What’s the matter with the Mill? In short, nothing. Even after installing hundreds and hundreds of links and anchors (too many to count, really) in the Progressively Circuitous Notes, I love it. And Amato tells me it has proven useful in a practical sense as well. And I hope none of y’all are resistant to the Gibralter grain in the Citation Mill. If you are, you’re taking yourselves way too seriously. In my Midwestern states, people get buried under piles of grains like these.
We hope also, with This Essay, to provoke a discussion resembling (in that it is lively and closely argued) our 1996 gathering on the politics of selling out.
Polemic is one of my favorite genres (it beats the hell out of job letters) and This Essay has it. Although the discussion mostly is about pedagogy, or the lack of it, in the creative writing workshop - and I’ve never been in one of those - there are nubby threads of polemic woven (if I may) throughout the piece. The kinds of threads one might - irritated, provoked, annoyed - pick at and unravel. One such example is the dig at pedagogical theory. For while Amato and Fleisher seem to argue that creative writing workshops could benefit if those instructors paused, with critical tools drawn perhaps from Composition’s pedagogical theory, to consider their teaching, we also find that the theory and its applications are themselves not immune from the criticism of anemia.
In various stretches of the essay, the authors address the professionalization of the writing and/or (college) teaching profession. Such discussions can address issues of working conditions, salaries, and job availability, issues that I, as part of the sub(if you will)-professional class of English studies in the university, find especially relevant. In the university, I am a Writing Associate laboring under one Director of Writing Assessment and one Writing Center Director. Both PhDs and both men. We (three women) Writing Associates have a “(.50 FTE), academic year assignment” with “a salary of $7,972.20 plus benefits” - reason enough to continue to seek full employment. Still, it’s the first time my family has had health insurance in seven years, so it’s better than adjuncting. As for adjuncting, the university allows me to instruct one course per year. As I wallowed in theory while a cultural studies track master’s student, I had no illusions that I would ever again be paid (without a really advanced degree, and lots and lots of luck finding a job) to ponder the intricacies of Hegelian Marxism.
And when Amato and Fleisher glance at the 1980’s controversy between theory and creative writing, and the 1990’s inquiry from composition into creative writing, they revive(?) Stephen North’s compelling notion of the “lore” of knowledge-makers from “composition’s rank and file.” North and the authors of This Essay suggest that “lore” should be informed by scholarship and research; I contend that the “rank and file,” who face a steady stream of students needing “practical” advice on writing, are allowed no time for doing or even reading scholarship and research.
This Essay has many such moments that resonate with me. And that’s how I know how well Fleisher and Amato see in their (now) rearward position as CW professors. Although they are no longer in the “trenches” they once wrote from, their view is still relatively clear alongside what we in the trenches do see.

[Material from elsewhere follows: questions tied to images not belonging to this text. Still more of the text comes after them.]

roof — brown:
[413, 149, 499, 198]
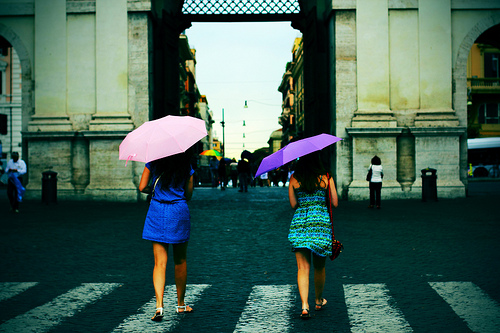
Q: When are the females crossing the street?
A: Now.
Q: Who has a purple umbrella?
A: Girl on right.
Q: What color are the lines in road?
A: White.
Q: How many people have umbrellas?
A: Three.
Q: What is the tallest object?
A: Buildings.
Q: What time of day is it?
A: Daytime.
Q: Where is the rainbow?
A: On umbrella.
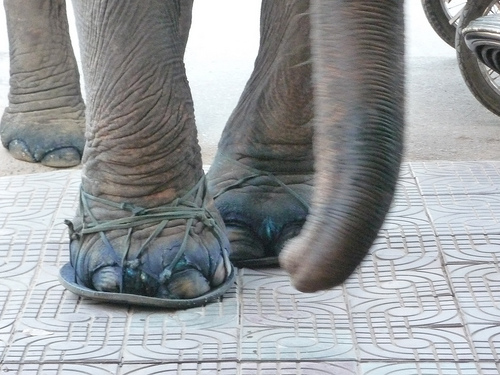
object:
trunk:
[277, 2, 407, 295]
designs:
[0, 159, 497, 374]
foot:
[207, 171, 314, 266]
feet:
[0, 96, 88, 168]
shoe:
[58, 256, 234, 308]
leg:
[68, 1, 215, 223]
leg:
[0, 0, 84, 121]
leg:
[204, 1, 318, 196]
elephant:
[1, 0, 404, 310]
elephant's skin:
[70, 0, 199, 203]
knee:
[85, 74, 200, 156]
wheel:
[453, 21, 500, 115]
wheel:
[419, 0, 459, 39]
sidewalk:
[0, 155, 499, 375]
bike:
[417, 1, 500, 118]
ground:
[304, 293, 497, 374]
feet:
[58, 204, 237, 308]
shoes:
[56, 191, 236, 309]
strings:
[58, 192, 230, 294]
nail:
[168, 275, 210, 298]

To those more closely allied with creative writing, Fleisher and Amato have posed these questions, among others:
Is the creative writing workshop, like that of Grady Tripp from the film Wonder Boys, little more than a safe haven for taste distribution and reinforcement, harsh or supportive as the case may be, turning on the particular constituency of a given workshop?
Is the creative writing classroom a place simply for fortifying the mysteries of creativity, or can something more concrete, more palpable, more critical, more urgent therein be attended to?
Do advanced degrees help would-be writing instructors (much as literature instructors), regardless of talent, to acquire the analytical tools needed to acquire critical insight into teaching?